Великий князь Иван Васильевич говорил (рассмеявшись):
— А ты, оказывается, большой льстец, князь! Ну что же — подведем итоги. Итак, мы выступаем всеми силами навстречу хану Ахмату и вступаем с ним в решающий бой. Я не сказал вам еще о том, что по согласованию со мной на Угру двинется также войско великого князя Михаила Борисовича Тверского. Что касается присутствующих — все теперь, кажется, знают, кому что делать. Однако предупреждения бояр Мамона и Ощеры тоже были полезными — они насторожили меня. Я решил, что мы должны позаботиться о тыле. Ты, Иван Юрьевич, как наивысший воевода московский, тщательно подготовишь план обороны Москвы, на тот случай, если хану все же удастся прорваться через наши войска на юге. А великую княгиню с детьми и казной отправим, пожалуй, куда-нибудь подальше — например, на Белоозеро… Кажется, это все. Кто-нибудь хочет ко мне обратиться? Нет? Совет окончен! Ступайте с Богом.
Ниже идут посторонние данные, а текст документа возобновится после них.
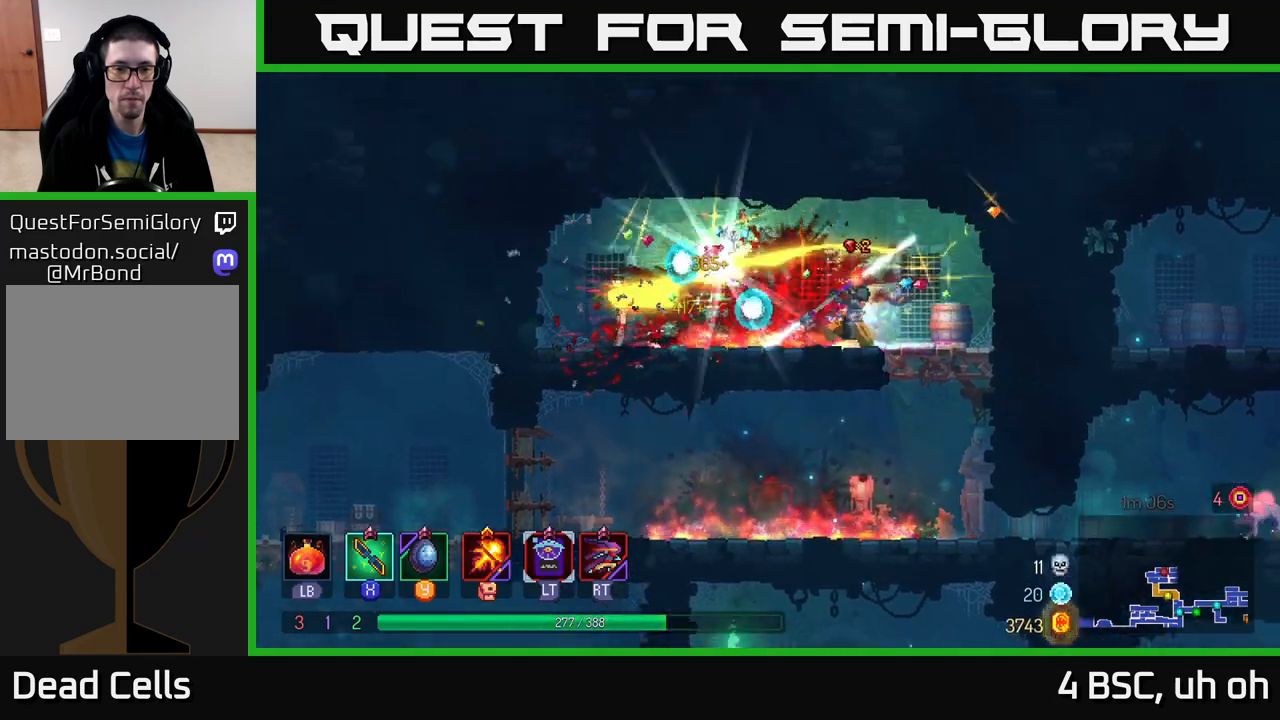
{"buttons": [], "left_stick": "left", "right_stick": "center", "events": [[167, "left_stick", "right"], [333, "left_stick", "left"]]}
После того великий князь Иван Васильевич направился в свою гридню, где в прихожей комнате его ожидали четверо человек заранее приглашенных для встречи с ним. Вот их список: дворянин князя Бориса Волоцкого Федор Лукич Картымазов, дворянин московский Филипп Алексеевич Бартенев, дворянин московский Василий Иванович Медведев и гонец хана Менгли-Гирея татарский мурза Сафат.
Первым великий князь велел пригласить мурзу Сафата.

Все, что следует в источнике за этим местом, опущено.